[Extracted page text data]
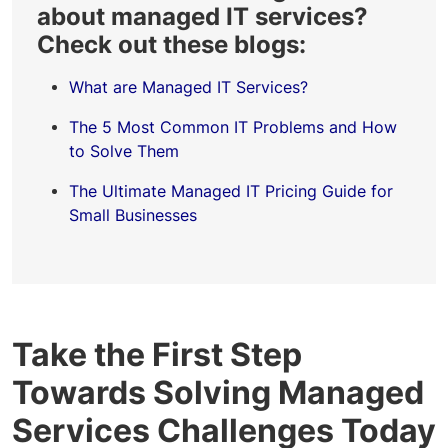
about managed IT services?
Check out these blogs:
What are Managed IT Services?
The 5 Most Common IT Problems and How
to Solve Them
The Ultimate Managed IT Pricing Guide for
Small Businesses
Take the First Step
Towards Solving Managed
Services Challenges Today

## Work order
Can you copy out the text from all of the rows above word for word, leaving out the pictures?

## Result of this task
about managed IT services?
Check out these blogs:
What are Managed IT Services?
The 5 Most Common IT Problems and How
to Solve Them
The Ultimate Managed IT Pricing Guide for
Small Businesses
Take the First Step
Towards Solving Managed
Services Challenges Today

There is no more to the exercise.